**Exercise**:
Identify all lines of the data containing the string "Profile" and copy them.

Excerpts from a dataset
▼▼▼

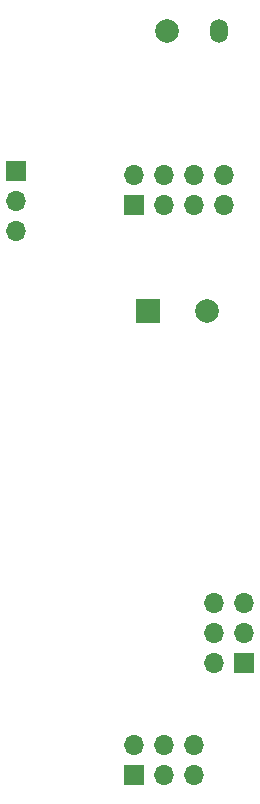
<source format=gbr>
%TF.GenerationSoftware,KiCad,Pcbnew,9.0.0*%
%TF.CreationDate,2025-03-02T17:32:46-06:00*%
%TF.ProjectId,ptSolar-Breakout,7074536f-6c61-4722-9d42-7265616b6f75,rev?*%
%TF.SameCoordinates,Original*%
%TF.FileFunction,Soldermask,Bot*%
%TF.FilePolarity,Negative*%
%FSLAX46Y46*%
G04 Gerber Fmt 4.6, Leading zero omitted, Abs format (unit mm)*
G04 Created by KiCad (PCBNEW 9.0.0) date 2025-03-02 17:32:46*
%MOMM*%
%LPD*%
G01*
G04 APERTURE LIST*
%ADD10R,1.700000X1.700000*%
%ADD11O,1.700000X1.700000*%
%ADD12O,1.500000X2.000000*%
%ADD13C,2.000000*%
%ADD14R,2.000000X2.000000*%
G04 APERTURE END LIST*
D10*
%TO.C,J2*%
X155700000Y-90740000D03*
D11*
X155700000Y-88200000D03*
X158240000Y-90740000D03*
X158240000Y-88200000D03*
X160780000Y-90740000D03*
X160780000Y-88200000D03*
X163320000Y-90740000D03*
X163320000Y-88200000D03*
%TD*%
D10*
%TO.C,J1*%
X165000000Y-129500000D03*
D11*
X162460000Y-129500000D03*
X165000000Y-126960000D03*
X162460000Y-126960000D03*
X165000000Y-124420000D03*
X162460000Y-124420000D03*
%TD*%
D10*
%TO.C,J3*%
X155700000Y-139000000D03*
D11*
X155700000Y-136460000D03*
X158240000Y-139000000D03*
X158240000Y-136460000D03*
X160780000Y-139000000D03*
X160780000Y-136460000D03*
%TD*%
D10*
%TO.C,J5*%
X145750000Y-87920000D03*
D11*
X145750000Y-90460000D03*
X145750000Y-93000000D03*
%TD*%
D12*
%TO.C,J6*%
X162900000Y-76000000D03*
D13*
X158500000Y-76000000D03*
%TD*%
D14*
%TO.C,PZ1*%
X156926041Y-99750000D03*
D13*
X161926041Y-99750000D03*
%TD*%
M02*

</source>
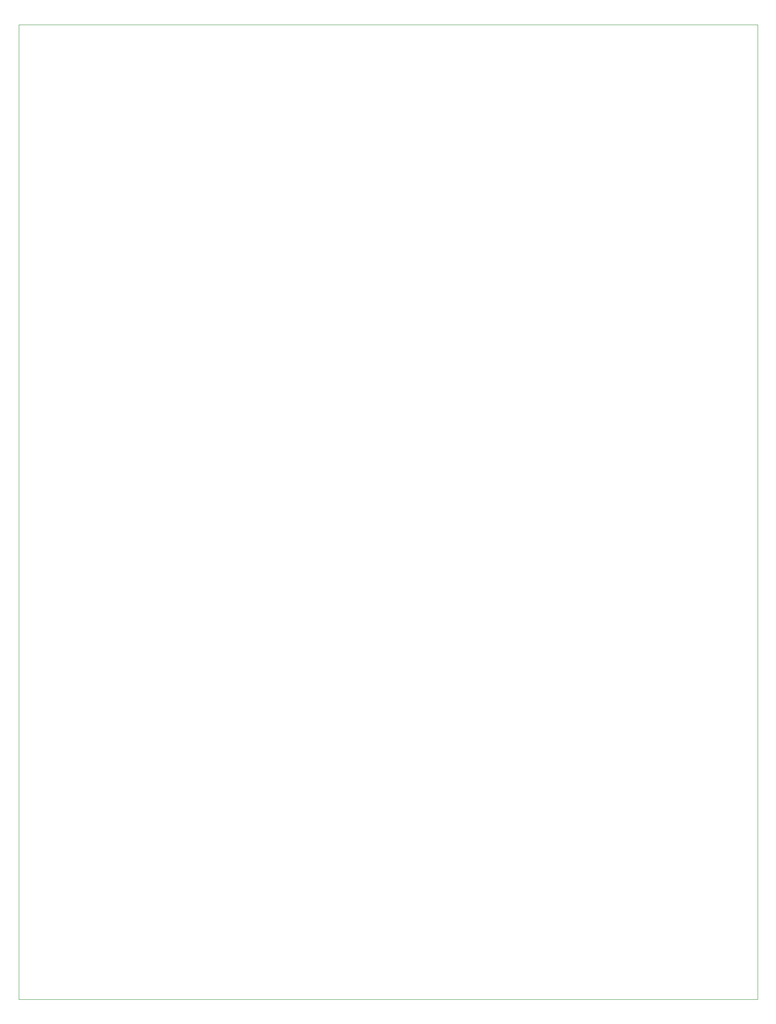
<source format=gbr>
%TF.GenerationSoftware,KiCad,Pcbnew,(5.1.9)-1*%
%TF.CreationDate,2021-05-23T14:49:51+02:00*%
%TF.ProjectId,Engine,456e6769-6e65-42e6-9b69-6361645f7063,v1.0*%
%TF.SameCoordinates,Original*%
%TF.FileFunction,Profile,NP*%
%FSLAX46Y46*%
G04 Gerber Fmt 4.6, Leading zero omitted, Abs format (unit mm)*
G04 Created by KiCad (PCBNEW (5.1.9)-1) date 2021-05-23 14:49:51*
%MOMM*%
%LPD*%
G01*
G04 APERTURE LIST*
%TA.AperFunction,Profile*%
%ADD10C,0.050000*%
%TD*%
G04 APERTURE END LIST*
D10*
X165100000Y4445000D02*
X165100000Y0D01*
X15240000Y4445000D02*
X15240000Y0D01*
X15240000Y0D02*
X15240000Y-191135000D01*
X165100000Y4445000D02*
X15240000Y4445000D01*
X165100000Y-191770000D02*
X165100000Y0D01*
X15240000Y-193040000D02*
X15240000Y-191135000D01*
X165100000Y-193040000D02*
X165100000Y-191770000D01*
X15240000Y-193040000D02*
X165100000Y-193040000D01*
M02*

</source>
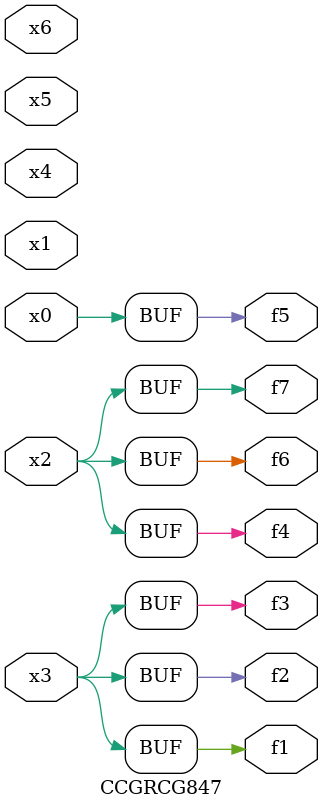
<source format=v>
module CCGRCG847(
	input x0, x1, x2, x3, x4, x5, x6,
	output f1, f2, f3, f4, f5, f6, f7
);
	assign f1 = x3;
	assign f2 = x3;
	assign f3 = x3;
	assign f4 = x2;
	assign f5 = x0;
	assign f6 = x2;
	assign f7 = x2;
endmodule

</source>
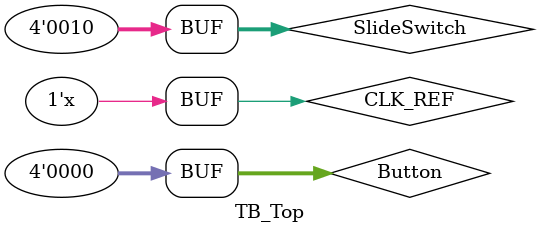
<source format=v>
`timescale 1ns / 1ps


module TB_Top;

	// Inputs
	reg CLK_REF;
	reg [3:0] SlideSwitch;
	reg [3:0] Button;

	// Outputs
	wire [7:0] Segment7_0;
	wire [7:0] Segment7_1;
	wire [3:0] LED;

	// Instantiate the Unit Under Test (UUT)
	Top uut (
		.CLK_REF(CLK_REF), 
		.SlideSwitch(SlideSwitch), 
		.Button(Button), 
		.Segment7_0(Segment7_0), 
		.Segment7_1(Segment7_1), 
		.LED(LED)
	);

	initial begin
		// Initialize Inputs
		CLK_REF = 0;
		SlideSwitch = 0;
		Button = 0;

		// Wait 100 ns for global reset to finish
		#10;
		
		SlideSwitch = 4'b0010;
		// Add stimulus here

	end
	
	always #4 CLK_REF <= ~CLK_REF;
      
endmodule


</source>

▲▲▲

**Answer below**:
%TF.FileFunction,Profile,NP*%
%TA.AperFunction,Profile*%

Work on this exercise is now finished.